İNCELEME VE DEĞERLENDİRME:
Asıl dava; davalı kollektif şirkete ait taşınmazın tapu kaydının iptali ile davacılar adına tapuya tesciline , birleşen dava ise 18/01/2013 tarihli protokolün geçersizliğinin tespiti ve davalı şirkete tasfiye memuru atanması istemine ilişkin olup, ilk derece mahkemesince asıl dava yönünden tapu iptali ve tescil talebinin reddine,ihyaya ilişkin talebin konusuz kaldığı gerekçesiyle karar verilmesine yer olmadığına, birleşen dosya yönnüden ise tasfiye memuru atanması talebinin kabulüne karar vermiş verilen kara karşı asıl davada davacılar ( muris …. mirasçıları ) vekili ile davalı … Kollektif Şirketi … ve Ortağı ( yeni ünvanı … Kollektif Şirketi … ve Ortakları’nı) Temsilen … tarafından istinaf kanun yoluna başvurulmuştur.

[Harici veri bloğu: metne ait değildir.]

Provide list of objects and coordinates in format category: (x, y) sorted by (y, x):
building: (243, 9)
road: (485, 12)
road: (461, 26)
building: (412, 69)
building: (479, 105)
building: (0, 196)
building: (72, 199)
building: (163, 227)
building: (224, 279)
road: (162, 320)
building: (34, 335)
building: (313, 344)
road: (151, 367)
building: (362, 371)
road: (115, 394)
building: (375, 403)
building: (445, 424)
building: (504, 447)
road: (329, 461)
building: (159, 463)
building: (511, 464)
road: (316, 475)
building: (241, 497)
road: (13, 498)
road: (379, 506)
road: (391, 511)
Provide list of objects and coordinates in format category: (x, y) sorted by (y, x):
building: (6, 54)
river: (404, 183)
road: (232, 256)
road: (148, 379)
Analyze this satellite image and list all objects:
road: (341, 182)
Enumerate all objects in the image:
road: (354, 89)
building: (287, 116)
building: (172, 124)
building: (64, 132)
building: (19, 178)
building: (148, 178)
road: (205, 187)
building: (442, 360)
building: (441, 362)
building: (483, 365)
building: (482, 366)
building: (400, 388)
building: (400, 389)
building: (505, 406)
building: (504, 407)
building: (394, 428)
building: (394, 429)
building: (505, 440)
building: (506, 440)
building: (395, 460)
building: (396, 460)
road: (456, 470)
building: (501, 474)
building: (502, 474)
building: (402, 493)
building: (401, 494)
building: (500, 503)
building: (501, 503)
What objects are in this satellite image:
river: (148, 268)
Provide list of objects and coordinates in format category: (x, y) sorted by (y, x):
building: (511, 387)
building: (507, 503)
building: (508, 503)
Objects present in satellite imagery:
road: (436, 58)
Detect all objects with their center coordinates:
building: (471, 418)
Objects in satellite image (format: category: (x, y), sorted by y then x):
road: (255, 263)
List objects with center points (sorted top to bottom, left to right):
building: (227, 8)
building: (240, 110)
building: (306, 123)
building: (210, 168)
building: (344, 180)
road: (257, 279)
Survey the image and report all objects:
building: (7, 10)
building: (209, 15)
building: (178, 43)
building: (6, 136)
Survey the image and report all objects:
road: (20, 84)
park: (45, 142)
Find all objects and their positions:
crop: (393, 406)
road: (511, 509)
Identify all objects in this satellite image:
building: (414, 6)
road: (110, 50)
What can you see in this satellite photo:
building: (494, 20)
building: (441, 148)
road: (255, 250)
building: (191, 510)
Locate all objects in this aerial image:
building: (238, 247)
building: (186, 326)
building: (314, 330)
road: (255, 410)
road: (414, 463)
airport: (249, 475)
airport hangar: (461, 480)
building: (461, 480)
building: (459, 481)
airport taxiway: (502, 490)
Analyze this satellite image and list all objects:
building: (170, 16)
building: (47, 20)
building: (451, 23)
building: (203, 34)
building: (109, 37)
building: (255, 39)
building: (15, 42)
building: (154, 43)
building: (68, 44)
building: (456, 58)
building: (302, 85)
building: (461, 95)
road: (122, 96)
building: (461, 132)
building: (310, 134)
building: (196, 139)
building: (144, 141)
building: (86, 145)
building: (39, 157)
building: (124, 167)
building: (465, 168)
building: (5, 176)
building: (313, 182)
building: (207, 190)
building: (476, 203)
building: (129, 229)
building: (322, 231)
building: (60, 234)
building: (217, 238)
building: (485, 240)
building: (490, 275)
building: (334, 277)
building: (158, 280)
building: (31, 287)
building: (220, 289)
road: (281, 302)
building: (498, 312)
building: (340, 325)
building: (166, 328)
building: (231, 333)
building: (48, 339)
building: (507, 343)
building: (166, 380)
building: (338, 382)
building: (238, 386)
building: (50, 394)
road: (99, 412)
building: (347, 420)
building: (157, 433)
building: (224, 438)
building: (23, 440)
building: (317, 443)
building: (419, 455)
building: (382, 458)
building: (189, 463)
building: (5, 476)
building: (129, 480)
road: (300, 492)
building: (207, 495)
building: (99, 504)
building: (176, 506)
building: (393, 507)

Dava tarihinde yürürlükte bulunan 6762 Sayılı Türk Ticaret Kanununun 219.maddesi (6102 Sayılı TTK’nın 280.maddesi)ne göre tasfiye halinde bulunan şirketi mahkemelerde ve dışarda tasfiye memurları temsil eder.
Davalı şirketin dava tarihinden çok önce tasfiye edildiği ve ticaret sicil kayıtlarında terkin edildiği, şirketin ihyasına Bakırköy 6. Asliye Ticaret Mahkemesi’ nin 2010/430 Esas 2010/595 Karar sayılı dosyası ile karar verildiği, yine Bakırköy 11.Asliye Ticaret Mahkemesinin 2013/507 Esas 2014/122 Karar sayılı ilamı ile …’ın tasfiye memuru olarak atandığı, daha sonra bu tasfiye memurunun istifa etmesi nedeniyle aynı mahkemenin 10/06/2015 tarihli ek kararı ile tasfiye memuru olarak …, … ve …’in atandığı ancak davalı şirketi temsilen tasfiye memurlarına dava dilekçeleri ve duruşma günleri tebliğ edilmeden yargılamaya devam edilerek karar verilmiş olduğu anlaşılmıştır.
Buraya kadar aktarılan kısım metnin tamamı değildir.